Condense the paragraph in the abstract below that begins "The identification of drug delivery mechanisms" into a brief bulleted list that keeps its main facts.

**Passage**
------------------------------------

Effect of poly lactic-co-glycolic acid encapsulation on drug delivery kinetics from vancomycin-impregnated Ca-Mg silicate scaffolds

Abstract

The identification of drug delivery mechanisms is critical to design a device that offers a drug release kinetics within the therapeutic window. In this paper, the drug release kinetics of bioresorbable tissue engineering scaffolds coated/uncoated with biodegradable polymer layers is studied. Interconnectedly porous bredigite (MgCa7Si4O16) scaffolds were fabricated by a sacrificial urethane foam replica method, loaded with vancomycin hydrochloride (C66H75Cl2N9O24) and then encapsulated in poly lactic-co-glycolic acid (PLGA, LA/GA = 50:50) coatings of two different thicknesses. Field-emission scanning electron microscopy (FESEM) and Fourier-transform infrared spectroscopy (FTIR) were used to verify the macroporous morphology and chemical constituents of the devices. The release profiles of vancomycin from these systems into phosphate buffered saline (PBS) at 37 °C were also recorded by ultraviolet-visible (UV–vis) spectroscopy. To explore the dominant drug delivery mechanisms, the experimental data of the drug release was then fitted with several drug delivery mathematical models, including the Higuchi, Hixson-Crowell, Korsmeyer-Peppas, Peppas-Sahlin, Weibull, zero-order and first-order. Comparing the correlation coefficient of the regressions as a measure of goodness-of-fit, it was found that vancomycin release from the bare scaffold is subjected to a dissolution-controlled kinetics, whereas the PLGA-coated scaffolds mainly display a combination of diffusion- and dissolution-controlled mechanisms for the drug release. It can be accordingly concluded that the bredigite scaffolds are a versatile device for different local drug delivery strategies offering rapid, single-stage and dissolution-controlled release kinetics that can be easily modulated into a diffusion-controlled, biphasic and prolonged release through biopolymer coating.

------------------------------------

Collected data entries

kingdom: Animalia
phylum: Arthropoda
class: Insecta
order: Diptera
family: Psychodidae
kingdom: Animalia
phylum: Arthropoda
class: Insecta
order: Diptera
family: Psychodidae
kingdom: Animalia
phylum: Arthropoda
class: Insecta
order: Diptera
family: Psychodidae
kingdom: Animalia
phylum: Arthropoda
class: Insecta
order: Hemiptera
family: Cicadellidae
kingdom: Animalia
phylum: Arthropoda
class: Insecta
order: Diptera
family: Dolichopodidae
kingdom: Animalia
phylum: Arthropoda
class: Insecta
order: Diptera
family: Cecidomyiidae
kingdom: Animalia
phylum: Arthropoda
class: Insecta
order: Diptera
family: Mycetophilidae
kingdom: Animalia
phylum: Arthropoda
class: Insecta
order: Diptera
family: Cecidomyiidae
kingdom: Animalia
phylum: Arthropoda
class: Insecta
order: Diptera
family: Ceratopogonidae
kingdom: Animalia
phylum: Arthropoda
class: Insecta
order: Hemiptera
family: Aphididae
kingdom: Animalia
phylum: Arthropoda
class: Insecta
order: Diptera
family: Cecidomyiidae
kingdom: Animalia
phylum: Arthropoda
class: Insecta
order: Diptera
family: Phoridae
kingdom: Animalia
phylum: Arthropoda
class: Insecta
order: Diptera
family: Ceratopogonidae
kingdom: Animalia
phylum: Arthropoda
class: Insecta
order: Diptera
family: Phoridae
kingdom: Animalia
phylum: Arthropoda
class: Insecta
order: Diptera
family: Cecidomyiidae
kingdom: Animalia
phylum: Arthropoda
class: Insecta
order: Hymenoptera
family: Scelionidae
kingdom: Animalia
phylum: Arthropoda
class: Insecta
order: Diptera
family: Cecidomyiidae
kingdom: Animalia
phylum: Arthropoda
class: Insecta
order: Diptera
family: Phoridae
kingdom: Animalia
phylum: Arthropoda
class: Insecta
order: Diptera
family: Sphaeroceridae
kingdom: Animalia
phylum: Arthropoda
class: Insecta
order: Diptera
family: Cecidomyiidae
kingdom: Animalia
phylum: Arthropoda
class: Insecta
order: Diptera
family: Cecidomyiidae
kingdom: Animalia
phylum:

------------------------------------

**Task response**
- Identifying drug delivery mechanisms is critical to designing a device whose release kinetics stay within the therapeutic window.
- The study examines drug release kinetics from bioresorbable tissue engineering scaffolds, with and without biodegradable polymer coatings.
- Interconnectedly porous bredigite (MgCa7Si4O16) scaffolds were made by a sacrificial urethane foam replica method and loaded with vancomycin hydrochloride. They were then encapsulated in PLGA (LA/GA = 50:50) coatings of two thicknesses.
- FESEM and FTIR verified the macroporous morphology and chemical constituents.
- UV–vis spectroscopy recorded vancomycin release into PBS at 37 °C.
- The release data were fitted to several models: Higuchi, Hixson-Crowell, Korsmeyer-Peppas, Peppas-Sahlin, Weibull, zero-order and first-order.
- Correlation coefficients showed two patterns:
  - Release from the bare scaffold is dissolution-controlled.
  - Release from the PLGA-coated scaffolds mainly combines diffusion- and dissolution-controlled mechanisms.
- Conclusion: bredigite scaffolds are versatile for local drug delivery. They give rapid, single-stage, dissolution-controlled release that biopolymer coating can readily turn into diffusion-controlled, biphasic, prolonged release.